Pas à pas, sans précipitation, Léo Warynski (photo) et les Métaboles bâtissent une discographie dont chaque nouveau jalon fait date par sa cohérence et son degré d’aboutissement. Un an après « Jardin féerique », merveilleux programme franco-anglais (1), le chef et ses chanteurs nous conquièrent à nouveau avec « The Angels ». Pour ceux qui étaient présents à Royaumont (où les Métaboles sont en résidence depuis 2019), cet enregistrement ravivera le souvenir d’un concert remarqué à l’orée du Festival 2019 (2)
La mise en dialogue de répertoires d’époques différentes, parfois très éloignées, est souvent de mise dans les programmes imaginés par Léo Warynski. Une diffusion dans le cadre de la Biennale Boulez l’a récemment illustré, où Palestrina jouxtait le génial et saisissant Requiem de Francesco Filidei (3).
 
William Byrd = Ave verum corpus (ext)
 
Jonathan Harvey : Come, Holy Ghost (ext.)

Dans « The Angels », intitulé emprunté à une pièce de Jonathan Harvey, la musique de l’artiste britannique, disparu en 2012, forme le socle d’un programme où l’on trouve aussi des pages de Palestrina, Purcell et Byrd.
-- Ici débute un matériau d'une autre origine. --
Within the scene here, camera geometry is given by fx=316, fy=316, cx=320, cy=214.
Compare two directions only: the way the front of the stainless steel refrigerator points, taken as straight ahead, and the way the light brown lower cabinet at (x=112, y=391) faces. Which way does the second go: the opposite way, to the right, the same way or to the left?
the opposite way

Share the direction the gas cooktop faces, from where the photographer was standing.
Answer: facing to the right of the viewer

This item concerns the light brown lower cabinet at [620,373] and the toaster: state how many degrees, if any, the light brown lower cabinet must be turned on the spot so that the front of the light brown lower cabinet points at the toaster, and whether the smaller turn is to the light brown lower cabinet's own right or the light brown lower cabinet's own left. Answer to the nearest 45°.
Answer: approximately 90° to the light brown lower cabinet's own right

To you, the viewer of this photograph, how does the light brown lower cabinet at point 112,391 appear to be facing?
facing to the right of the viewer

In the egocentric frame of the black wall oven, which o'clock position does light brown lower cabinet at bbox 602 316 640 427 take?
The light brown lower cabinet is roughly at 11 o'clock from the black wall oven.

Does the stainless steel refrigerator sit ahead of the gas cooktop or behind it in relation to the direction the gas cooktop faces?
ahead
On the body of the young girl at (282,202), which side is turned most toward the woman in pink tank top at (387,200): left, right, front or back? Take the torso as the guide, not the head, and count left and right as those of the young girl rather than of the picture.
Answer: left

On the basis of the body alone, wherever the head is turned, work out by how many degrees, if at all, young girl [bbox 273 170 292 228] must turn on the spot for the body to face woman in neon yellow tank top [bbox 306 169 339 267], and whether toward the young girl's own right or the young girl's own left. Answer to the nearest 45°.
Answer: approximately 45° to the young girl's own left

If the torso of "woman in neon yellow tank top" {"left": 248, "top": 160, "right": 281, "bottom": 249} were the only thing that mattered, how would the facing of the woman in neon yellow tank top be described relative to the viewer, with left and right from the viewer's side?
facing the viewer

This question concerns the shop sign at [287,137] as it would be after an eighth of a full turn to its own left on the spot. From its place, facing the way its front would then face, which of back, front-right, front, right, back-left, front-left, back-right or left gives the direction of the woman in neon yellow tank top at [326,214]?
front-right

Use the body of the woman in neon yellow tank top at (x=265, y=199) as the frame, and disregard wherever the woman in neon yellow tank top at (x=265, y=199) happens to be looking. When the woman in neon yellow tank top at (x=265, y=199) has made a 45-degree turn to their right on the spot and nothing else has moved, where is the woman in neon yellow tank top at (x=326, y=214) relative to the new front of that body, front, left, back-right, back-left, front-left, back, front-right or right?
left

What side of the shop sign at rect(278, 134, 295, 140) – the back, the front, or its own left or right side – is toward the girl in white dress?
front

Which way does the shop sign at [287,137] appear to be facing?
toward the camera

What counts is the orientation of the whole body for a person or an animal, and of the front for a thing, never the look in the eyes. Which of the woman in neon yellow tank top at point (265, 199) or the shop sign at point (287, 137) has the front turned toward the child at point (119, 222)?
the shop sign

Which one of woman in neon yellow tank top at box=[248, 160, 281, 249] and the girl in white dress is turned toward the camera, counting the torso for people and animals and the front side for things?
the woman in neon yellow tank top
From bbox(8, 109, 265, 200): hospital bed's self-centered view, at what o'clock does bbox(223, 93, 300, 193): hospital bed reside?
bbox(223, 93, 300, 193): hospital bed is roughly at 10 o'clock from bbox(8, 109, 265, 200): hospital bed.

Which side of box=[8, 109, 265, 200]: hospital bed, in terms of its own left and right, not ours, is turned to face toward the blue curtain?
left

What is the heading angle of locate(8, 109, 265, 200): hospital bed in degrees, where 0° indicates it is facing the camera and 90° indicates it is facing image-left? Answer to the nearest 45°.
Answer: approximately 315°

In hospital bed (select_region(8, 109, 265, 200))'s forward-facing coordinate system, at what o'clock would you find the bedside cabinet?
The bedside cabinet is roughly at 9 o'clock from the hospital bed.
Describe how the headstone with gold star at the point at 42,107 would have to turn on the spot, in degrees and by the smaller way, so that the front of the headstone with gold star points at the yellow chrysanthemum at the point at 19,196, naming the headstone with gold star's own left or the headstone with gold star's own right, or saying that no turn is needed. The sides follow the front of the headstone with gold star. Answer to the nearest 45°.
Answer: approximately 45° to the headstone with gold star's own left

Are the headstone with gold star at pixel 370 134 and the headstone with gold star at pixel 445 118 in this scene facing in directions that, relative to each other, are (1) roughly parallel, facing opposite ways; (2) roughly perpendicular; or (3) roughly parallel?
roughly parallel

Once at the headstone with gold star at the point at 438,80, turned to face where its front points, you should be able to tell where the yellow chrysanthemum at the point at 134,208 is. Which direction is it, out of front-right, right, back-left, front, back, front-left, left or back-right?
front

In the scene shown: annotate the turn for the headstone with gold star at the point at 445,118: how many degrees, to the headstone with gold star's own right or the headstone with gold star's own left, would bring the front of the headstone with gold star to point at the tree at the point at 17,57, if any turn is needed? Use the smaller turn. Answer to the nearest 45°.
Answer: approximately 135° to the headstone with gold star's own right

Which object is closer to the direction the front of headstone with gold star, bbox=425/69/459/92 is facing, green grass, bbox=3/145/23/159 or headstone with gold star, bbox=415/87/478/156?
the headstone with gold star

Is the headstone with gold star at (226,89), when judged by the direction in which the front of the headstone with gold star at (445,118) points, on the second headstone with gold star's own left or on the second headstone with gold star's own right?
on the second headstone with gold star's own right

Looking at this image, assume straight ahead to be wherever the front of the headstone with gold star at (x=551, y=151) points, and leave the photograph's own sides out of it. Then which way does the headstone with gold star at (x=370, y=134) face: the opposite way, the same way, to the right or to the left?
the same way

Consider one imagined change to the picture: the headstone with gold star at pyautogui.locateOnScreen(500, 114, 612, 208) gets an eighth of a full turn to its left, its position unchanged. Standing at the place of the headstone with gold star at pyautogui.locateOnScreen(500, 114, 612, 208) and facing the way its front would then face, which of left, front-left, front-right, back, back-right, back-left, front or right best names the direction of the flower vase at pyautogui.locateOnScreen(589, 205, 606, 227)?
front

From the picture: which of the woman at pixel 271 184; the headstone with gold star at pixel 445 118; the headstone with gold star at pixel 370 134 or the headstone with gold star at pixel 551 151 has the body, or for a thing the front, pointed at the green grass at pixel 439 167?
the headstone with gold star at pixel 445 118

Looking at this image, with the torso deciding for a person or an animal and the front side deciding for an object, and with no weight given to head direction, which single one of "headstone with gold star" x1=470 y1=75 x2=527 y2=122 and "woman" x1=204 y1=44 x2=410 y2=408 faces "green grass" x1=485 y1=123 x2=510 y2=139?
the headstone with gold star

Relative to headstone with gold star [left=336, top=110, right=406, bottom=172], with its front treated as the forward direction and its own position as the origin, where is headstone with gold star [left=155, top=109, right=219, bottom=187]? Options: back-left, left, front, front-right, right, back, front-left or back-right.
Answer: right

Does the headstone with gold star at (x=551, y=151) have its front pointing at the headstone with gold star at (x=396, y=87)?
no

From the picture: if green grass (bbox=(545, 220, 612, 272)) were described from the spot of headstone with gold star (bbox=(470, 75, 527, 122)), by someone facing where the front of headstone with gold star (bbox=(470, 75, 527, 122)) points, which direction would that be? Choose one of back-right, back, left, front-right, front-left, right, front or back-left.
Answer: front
L’Ave verum corpus de ce dernier, placé en introduction donne le ton : une magique sensation s’installe, plaçant l’auditeur dans une bulle spatio-temporelle qu’il quittera – à regret ! – avec le The Angels conclusif.
 

William Purcell : Remember not, Lord, our offenses (ext.)

Jonathan Harvey fut très marqué durant ses jeunes années (à St Michael’s College) par la tradition chorale anglicane. La force des pages que l’on découvre ici tient à un solide ancrage dans cet héritage (ce qui n'empêche pas une référence au grégorien dans Come, Holy Ghost), conjugué à une science des sons, une modernité d’écriture (n’oublions pas que, dans d’autres ouvrages, Harvey, grand admirateur de Stockhausen, a beaucoup fait appel à l’électronique) qui ne s’expriment jamais au détriment de la dimension spirituelle. Cette manière de tendre la main au passé s’illustre de manière pour le moins fascinante, en plein cœur du programme, avec l’enchaînement du Remember not, Lord, our offenses de Purcell au Remember, O Lord de Harvey – auquel succède le Stabat Mater pour double choeur de Palestrina !  

Les Métaboles © Elsa Laurent
 

Par le niveau individuel des membres des Métaboles (au nombre de 16 ici) aussi bien que la discipline et la cohésion parfaites du groupe, Warynski parvient à modeler le matériau sonore avec une précision et un relief confondants (plusieurs pièces de Harvey font appel à une écriture à double chœur), que l’on ne goûte que mieux grâce à la qualité de captation, précise mais dénuée de toute sécheresse, réalisée par les équipes techniques de France Musique (Adrien Gazza, directeur du son / Elsa Biston, direction artistique) dans le Réfectoire des moines de l’abbaye de Royaumont. «Ici le temps devient espace » ... On pourrait reprendre les paroles de Gurnemanz pour traduire la sensation de temps suspendu procurée par un voyage musical que The Angels clôt, avec une profonde simplicité.
 
Pour fêter la sortie de leur disque, concentré de beauté pure, Léo Warynski et ses chanteurs avaient prévu un concert à Paris, rendu hélas impossible par la prolongation de la crise sanitaire. C’est donc du lieu d’enregistrement de « The Angels », l’abbaye de Royaumont, qu’ils nous proposent de le suivre en streaming, le 25 mars à 20h30 sur la plateforme Recithall, où il demeurera par la suite accessible.